When Jane Arden took over as Head Nurse at the Friedmont Hospital, she knew that the job had many pitfalls. But it was an exciting challenge in a field she loved.

Then she met Jeff Wallace, the young, outspoken Chairman of a strife-torn Hospital Board. Jane needed his support and his friendship. She saw him more and more.

At first when people started to talk she didn’t care. But she had enemies who wanted to get rid of her any way they could. Suddenly Jane realized that her whole career was threatened — as well as her growing love for Jeff.

Was it already too late?

Island Nurse

by Marcia Ford (1959)
Island Nurse

It was only after some hesitation that pretty Carol Lee took the assignment with old William Elliott. the case that had brought her to Bayport, that of the aged Elizabeth Stafford, who had broken her hip, had been a short-term one, and now Carol wondered about the advisability of secluding herself — possibly for a long time — with Mrs. Stafford’s friends, the Elliott family, on their exclusive island home, Myrtle Island, across the bay from the mainland.

But Carol was charmed by the Elliotts’ great white-columned mansion, and when she met the prospective patient, the harsh but human cardiac case Mr. Elliott, she knew that in caring for him she would gain valuable experience both in medical practice and in bedside manner.
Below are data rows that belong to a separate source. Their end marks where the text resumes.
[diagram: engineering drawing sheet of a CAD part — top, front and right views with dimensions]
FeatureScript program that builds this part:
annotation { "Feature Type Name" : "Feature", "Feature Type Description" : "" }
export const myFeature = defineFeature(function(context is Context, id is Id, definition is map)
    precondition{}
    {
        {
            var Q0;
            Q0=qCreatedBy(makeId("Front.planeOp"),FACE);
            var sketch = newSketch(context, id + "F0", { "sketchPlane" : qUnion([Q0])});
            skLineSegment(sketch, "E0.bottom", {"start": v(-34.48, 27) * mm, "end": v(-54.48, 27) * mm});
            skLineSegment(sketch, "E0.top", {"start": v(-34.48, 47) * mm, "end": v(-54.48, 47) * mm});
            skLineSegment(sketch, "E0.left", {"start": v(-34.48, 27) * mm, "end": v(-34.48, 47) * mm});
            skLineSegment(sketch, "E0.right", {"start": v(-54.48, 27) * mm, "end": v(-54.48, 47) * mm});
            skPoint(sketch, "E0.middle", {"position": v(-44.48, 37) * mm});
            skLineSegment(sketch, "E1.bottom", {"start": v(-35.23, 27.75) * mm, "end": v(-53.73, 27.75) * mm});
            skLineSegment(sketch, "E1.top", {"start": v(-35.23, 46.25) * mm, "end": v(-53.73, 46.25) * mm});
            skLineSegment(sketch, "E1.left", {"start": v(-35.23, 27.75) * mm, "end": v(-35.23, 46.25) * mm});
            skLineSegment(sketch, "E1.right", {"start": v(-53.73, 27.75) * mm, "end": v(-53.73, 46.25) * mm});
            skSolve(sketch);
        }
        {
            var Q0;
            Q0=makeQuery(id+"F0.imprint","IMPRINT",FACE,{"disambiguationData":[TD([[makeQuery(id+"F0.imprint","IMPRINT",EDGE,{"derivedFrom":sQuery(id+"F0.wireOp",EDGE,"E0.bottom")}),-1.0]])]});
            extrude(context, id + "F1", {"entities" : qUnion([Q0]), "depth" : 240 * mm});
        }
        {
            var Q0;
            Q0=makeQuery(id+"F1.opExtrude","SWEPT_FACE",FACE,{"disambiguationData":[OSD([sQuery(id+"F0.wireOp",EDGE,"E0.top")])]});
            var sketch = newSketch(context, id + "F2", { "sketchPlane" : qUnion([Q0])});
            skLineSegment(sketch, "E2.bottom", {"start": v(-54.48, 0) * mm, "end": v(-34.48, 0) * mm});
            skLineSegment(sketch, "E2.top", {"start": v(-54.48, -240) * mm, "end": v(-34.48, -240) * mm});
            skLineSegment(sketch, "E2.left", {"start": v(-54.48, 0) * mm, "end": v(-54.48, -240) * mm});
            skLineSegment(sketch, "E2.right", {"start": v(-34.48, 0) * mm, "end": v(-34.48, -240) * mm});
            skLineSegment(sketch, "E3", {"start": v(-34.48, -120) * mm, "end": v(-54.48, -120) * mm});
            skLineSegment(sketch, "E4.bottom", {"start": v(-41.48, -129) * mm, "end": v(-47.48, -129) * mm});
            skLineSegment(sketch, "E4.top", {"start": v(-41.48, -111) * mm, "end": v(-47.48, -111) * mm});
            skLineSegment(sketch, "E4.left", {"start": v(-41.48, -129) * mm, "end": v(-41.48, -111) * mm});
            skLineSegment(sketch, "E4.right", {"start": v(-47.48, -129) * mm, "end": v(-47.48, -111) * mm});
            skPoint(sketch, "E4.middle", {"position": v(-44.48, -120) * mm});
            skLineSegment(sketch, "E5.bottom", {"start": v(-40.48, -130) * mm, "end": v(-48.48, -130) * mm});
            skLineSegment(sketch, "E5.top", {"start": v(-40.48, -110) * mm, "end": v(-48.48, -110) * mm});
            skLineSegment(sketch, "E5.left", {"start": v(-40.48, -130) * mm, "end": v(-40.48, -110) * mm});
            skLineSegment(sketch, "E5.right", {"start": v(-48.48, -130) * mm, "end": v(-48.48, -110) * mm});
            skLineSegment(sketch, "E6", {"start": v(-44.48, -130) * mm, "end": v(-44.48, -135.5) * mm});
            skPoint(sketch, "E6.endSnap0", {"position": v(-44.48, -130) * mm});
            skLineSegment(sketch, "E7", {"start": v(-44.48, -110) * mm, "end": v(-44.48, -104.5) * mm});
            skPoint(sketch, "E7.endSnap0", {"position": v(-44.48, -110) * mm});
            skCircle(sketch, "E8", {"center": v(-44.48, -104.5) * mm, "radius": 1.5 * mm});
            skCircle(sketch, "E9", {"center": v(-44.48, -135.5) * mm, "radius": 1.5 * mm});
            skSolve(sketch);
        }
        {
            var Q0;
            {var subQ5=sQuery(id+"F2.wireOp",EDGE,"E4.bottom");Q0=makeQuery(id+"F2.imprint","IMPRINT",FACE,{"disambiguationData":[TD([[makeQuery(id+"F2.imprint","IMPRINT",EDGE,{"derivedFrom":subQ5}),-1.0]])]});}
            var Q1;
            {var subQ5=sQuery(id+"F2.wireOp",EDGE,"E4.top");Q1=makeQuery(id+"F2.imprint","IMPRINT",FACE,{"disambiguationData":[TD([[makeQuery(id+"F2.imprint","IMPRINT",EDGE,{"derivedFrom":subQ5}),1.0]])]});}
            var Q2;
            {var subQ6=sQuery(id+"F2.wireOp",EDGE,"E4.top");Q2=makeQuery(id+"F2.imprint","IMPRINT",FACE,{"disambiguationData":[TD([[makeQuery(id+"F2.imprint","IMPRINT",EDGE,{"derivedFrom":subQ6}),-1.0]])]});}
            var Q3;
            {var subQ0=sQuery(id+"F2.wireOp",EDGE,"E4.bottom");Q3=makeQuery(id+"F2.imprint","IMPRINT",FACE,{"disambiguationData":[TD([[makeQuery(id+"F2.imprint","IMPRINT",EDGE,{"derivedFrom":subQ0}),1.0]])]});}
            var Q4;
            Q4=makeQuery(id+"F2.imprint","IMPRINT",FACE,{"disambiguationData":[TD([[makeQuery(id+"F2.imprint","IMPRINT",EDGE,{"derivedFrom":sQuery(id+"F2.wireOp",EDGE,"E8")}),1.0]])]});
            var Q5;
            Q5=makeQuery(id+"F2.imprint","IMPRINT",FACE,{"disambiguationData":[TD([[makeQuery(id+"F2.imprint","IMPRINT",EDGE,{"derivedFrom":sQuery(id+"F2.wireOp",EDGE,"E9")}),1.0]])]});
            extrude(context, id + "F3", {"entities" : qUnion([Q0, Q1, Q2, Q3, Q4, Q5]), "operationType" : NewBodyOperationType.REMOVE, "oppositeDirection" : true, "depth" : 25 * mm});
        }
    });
And the other members of the Elliott clan, as well as many of the other local island residents, most of them with the money to go with it, were most cordial, welcoming her with enthusiasm into their social lives.

And within days after her decision, Carol is glad she has taken the case, for she finds herself excitingly involved in the romantic life of the young people of the islands. Breathlessly, she discovers that Ronnie Beaufort has swept her off her feet. And between dates, when she is again down to earth, David Elliott is there, taking up more of her time. Two attractive and eligible young men, as completely different as possible: Ronnie, a reckless, extravagant, fun-loving yachtsman; and David, the thoughtful and scholarly owner of the bookstore in Bayport. Of the two, David provides the more intellectually satisfying company, but Carol cannot help being fascinated by the exciting, zany Ronnie. Before many days she decides she is in love with him.

But a chance discovery by Carol and David, of a new still mysteriously set up on an abandoned estate on one of the local islands, greatly disturbs the tranquility of life in the Carolina lowlands. And not long after, a violent hurricane sweeps across the South, a storm that separates the frantic Carol from her patient, marooning her on another island, one in grave peril from the raging, rising sea.

The climactic events that rapidly ensue bring Carol startling information about the Beauforts and the Elliotts…and, finally, about the true object of her love.